#### INFORMATION PROVIDED
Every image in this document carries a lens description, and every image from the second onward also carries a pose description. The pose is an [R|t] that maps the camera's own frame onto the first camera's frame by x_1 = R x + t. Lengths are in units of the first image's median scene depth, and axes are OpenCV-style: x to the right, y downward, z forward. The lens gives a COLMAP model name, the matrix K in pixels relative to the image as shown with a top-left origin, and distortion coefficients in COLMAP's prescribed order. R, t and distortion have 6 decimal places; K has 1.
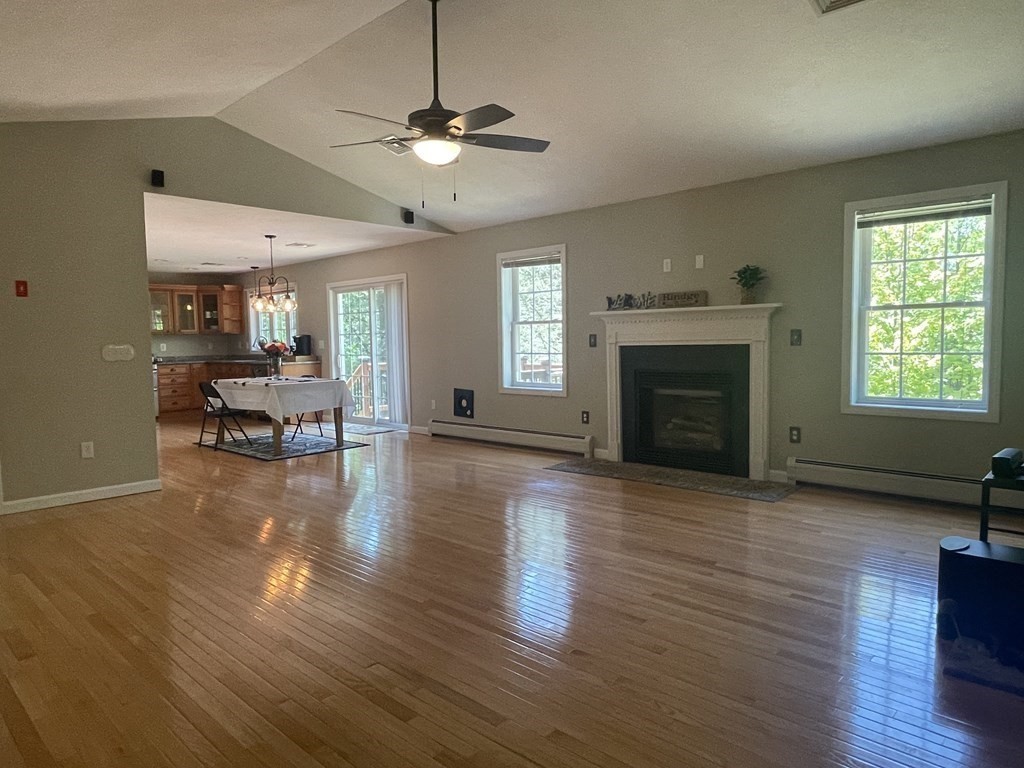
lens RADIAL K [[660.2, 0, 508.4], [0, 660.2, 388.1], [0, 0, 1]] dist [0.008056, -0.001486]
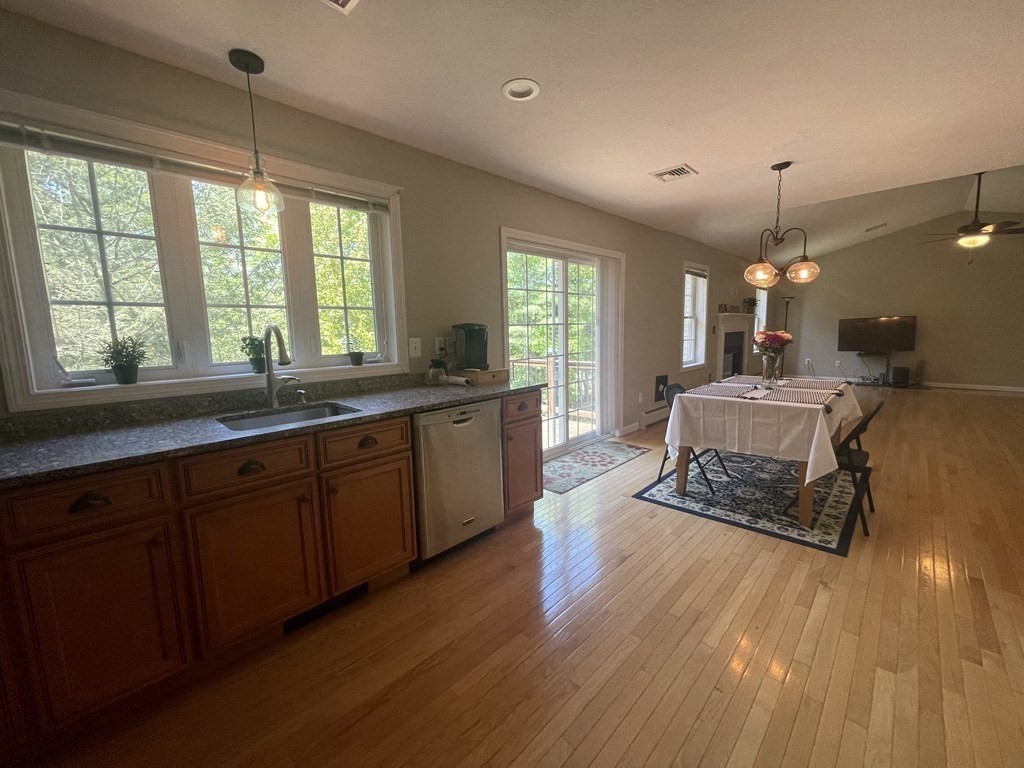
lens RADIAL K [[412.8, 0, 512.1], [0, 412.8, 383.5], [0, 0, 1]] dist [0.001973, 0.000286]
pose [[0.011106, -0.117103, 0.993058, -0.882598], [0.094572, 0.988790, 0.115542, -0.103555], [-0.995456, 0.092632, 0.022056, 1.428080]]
########
— TRY IT —
Drop the pictures, then repeat the material word for word.

— RESPONSE BOX —
Every image in this document carries a lens description, and every image from the second onward also carries a pose description. The pose is an [R|t] that maps the camera's own frame onto the first camera's frame by x_1 = R x + t. Lengths are in units of the first image's median scene depth, and axes are OpenCV-style: x to the right, y downward, z forward. The lens gives a COLMAP model name, the matrix K in pixels relative to the image as shown with a top-left origin, and distortion coefficients in COLMAP's prescribed order. R, t and distortion have 6 decimal places; K has 1.
lens RADIAL K [[660.2, 0, 508.4], [0, 660.2, 388.1], [0, 0, 1]] dist [0.008056, -0.001486]
lens RADIAL K [[412.8, 0, 512.1], [0, 412.8, 383.5], [0, 0, 1]] dist [0.001973, 0.000286]
pose [[0.011106, -0.117103, 0.993058, -0.882598], [0.094572, 0.988790, 0.115542, -0.103555], [-0.995456, 0.092632, 0.022056, 1.428080]]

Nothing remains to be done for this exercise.